RAMALLAH: Palestinian security officers killed a gunman in the occupied West Bank on Thursday, a rare intra-Palestinian clash whose circumstances were disputed and which the fighter’s faction described as an Israeli-style “assassination”.
Palestinian Authority security services spokesperson Talak Dweikat said a force sent to patrol Tulkarm overnight came under fire and shot back, hitting the gunman. He died from his wounds in hospital.
Videos circulated online, and which Reuters was not immediately able to confirm, showed a car being hit by gunfire.
A local armed group, the Tulkarm and Nour Shams Camp Brigades, claimed the dead man, Ahmed Abu Al-Foul, as its member with affiliation to the largely militant group Islamic Jihad.

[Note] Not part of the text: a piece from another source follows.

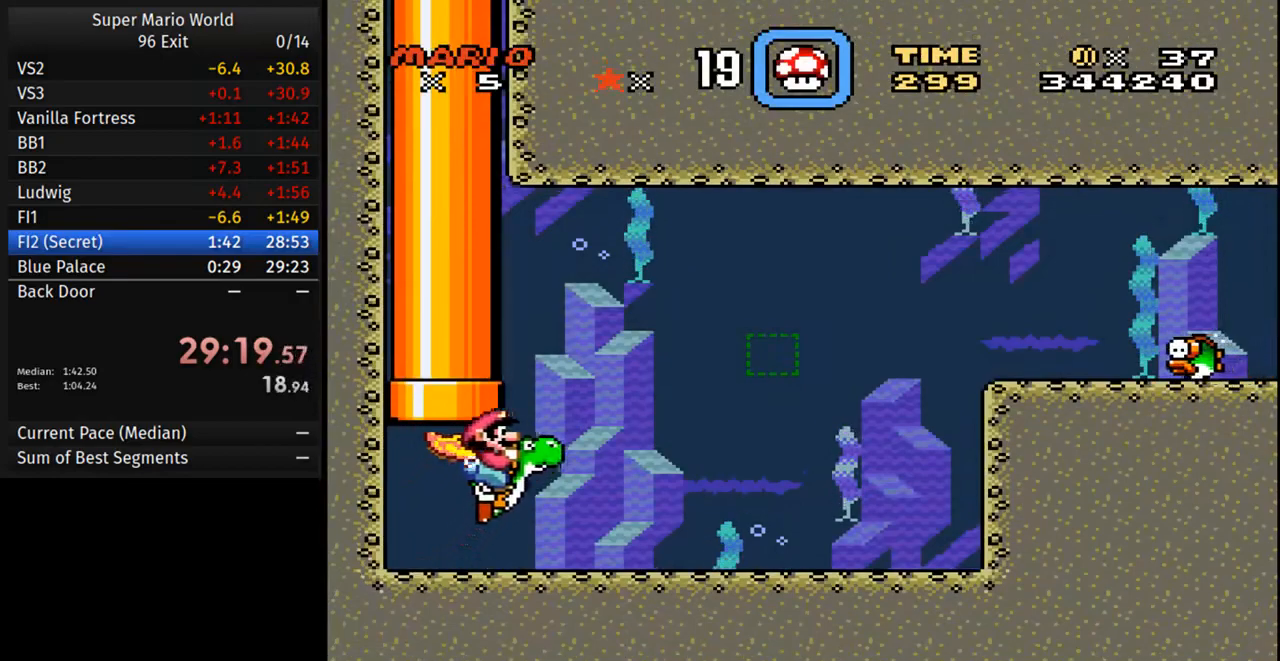
{"buttons": ["DPAD_UP", "DPAD_RIGHT"], "events": [[100, "B", "up"], [183, "B", "down"], [267, "B", "up"], [350, "B", "down"], [450, "B", "up"]]}
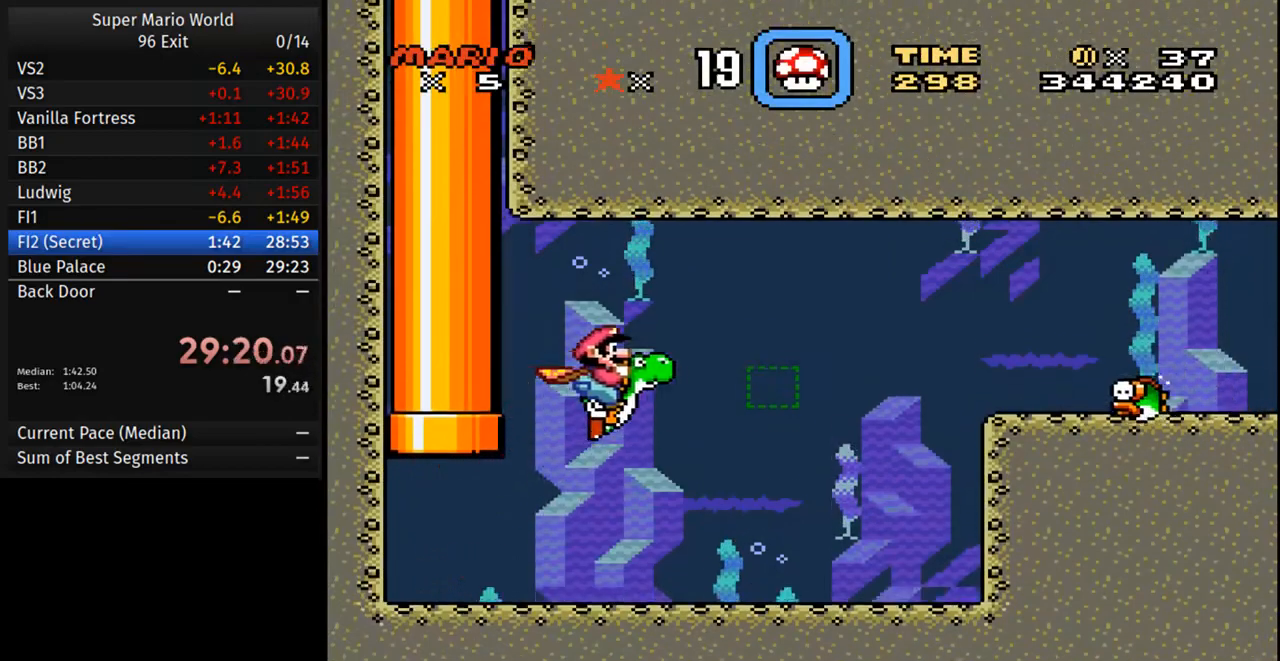
{"buttons": ["B", "DPAD_DOWN", "DPAD_RIGHT"], "events": [[17, "B", "down"], [283, "B", "up"], [300, "DPAD_UP", "up"], [350, "DPAD_DOWN", "down"], [467, "B", "down"]]}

Al-Foul was “treacherously ... targeted in his car” without provocation, the brigades said in a statement. “This crime is just like any assassination by Israeli special forces.”
President Mahmoud Abbas’ PA wields limited self-rule in the West Bank, and sometimes coordinates security with Israel.
Parts of the territory have drifted into chaos and poverty, with the PA and Israel trading blame, especially since ties have been further strained by Israel’s offensive in Gaza.
Hamas, an Islamic Jihad ally which rules the Gaza Strip and has chafed at Abbas’ strategy of seeking diplomatic accommodation with Israel, denounced “the attacks by the PA’s security forces on our people and our resistance fighters”.
Palestinian security forces and gunmen have exchanged gunfire several times in the last year, but deaths are rare.